**ASSIGNED TASK**:
Reproduce nothing but the lines from the start of the material through the line that includes "<td>p_level</td>", both ends included, and omit every picture.

**INFORMATION SUPPLIED**:

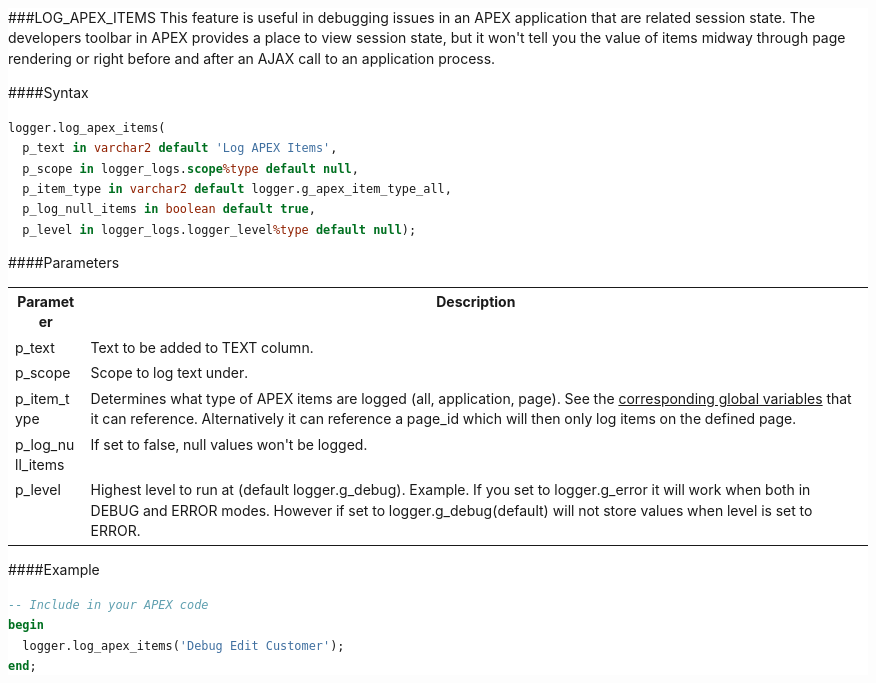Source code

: <a name="procedure-log_apex_items"></a>
###LOG_APEX_ITEMS
This feature is useful in debugging issues in an APEX application that are related session state. The developers toolbar in APEX provides a place to view session state, but it won't tell you the value of items midway through page rendering or right before and after an AJAX call to an application process.

####Syntax
```sql
logger.log_apex_items(
  p_text in varchar2 default 'Log APEX Items',
  p_scope in logger_logs.scope%type default null,
  p_item_type in varchar2 default logger.g_apex_item_type_all,
  p_log_null_items in boolean default true,
  p_level in logger_logs.logger_level%type default null);
```

####Parameters
<table border="0">
  <tr>
    <th>Parameter</th>
    <th>Description</th>
  </tr>
  <tr>
    <td>p_text</td>
    <td>Text to be added to TEXT column.</td>
  </tr>
  <tr>
    <td>p_scope</td>
    <td>Scope to log text under.</td>
  </tr>
  <tr>
    <td>p_item_type</td>
    <td>Determines what type of APEX items are logged (all, application, page). See the <a href="#apex-item-type">corresponding global variables</a> that it can reference. Alternatively it can reference a page_id which will then only log items on the defined page.</td>
  </tr>
  <tr>
    <td>p_log_null_items</td>
    <td>If set to false, null values won't be logged.</td>
  </tr>
  <tr>
    <td>p_level</td>
    <td>Highest level to run at (default logger.g_debug). Example. If you set to logger.g_error it will work when both in DEBUG and ERROR modes. However if set to logger.g_debug(default) will not store values when level is set to ERROR.</td>
  </tr>
</table>

####Example
```sql
-- Include in your APEX code
begin
  logger.log_apex_items('Debug Edit Customer');
end;
```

**EXERCISE ANSWER**:
Source code

: <a name="procedure-log_apex_items"></a>
###LOG_APEX_ITEMS
This feature is useful in debugging issues in an APEX application that are related session state. The developers toolbar in APEX provides a place to view session state, but it won't tell you the value of items midway through page rendering or right before and after an AJAX call to an application process.

####Syntax
```sql
logger.log_apex_items(
  p_text in varchar2 default 'Log APEX Items',
  p_scope in logger_logs.scope%type default null,
  p_item_type in varchar2 default logger.g_apex_item_type_all,
  p_log_null_items in boolean default true,
  p_level in logger_logs.logger_level%type default null);
```

####Parameters
<table border="0">
  <tr>
    <th>Parameter</th>
    <th>Description</th>
  </tr>
  <tr>
    <td>p_text</td>
    <td>Text to be added to TEXT column.</td>
  </tr>
  <tr>
    <td>p_scope</td>
    <td>Scope to log text under.</td>
  </tr>
  <tr>
    <td>p_item_type</td>
    <td>Determines what type of APEX items are logged (all, application, page). See the <a href="#apex-item-type">corresponding global variables</a> that it can reference. Alternatively it can reference a page_id which will then only log items on the defined page.</td>
  </tr>
  <tr>
    <td>p_log_null_items</td>
    <td>If set to false, null values won't be logged.</td>
  </tr>
  <tr>
    <td>p_level</td>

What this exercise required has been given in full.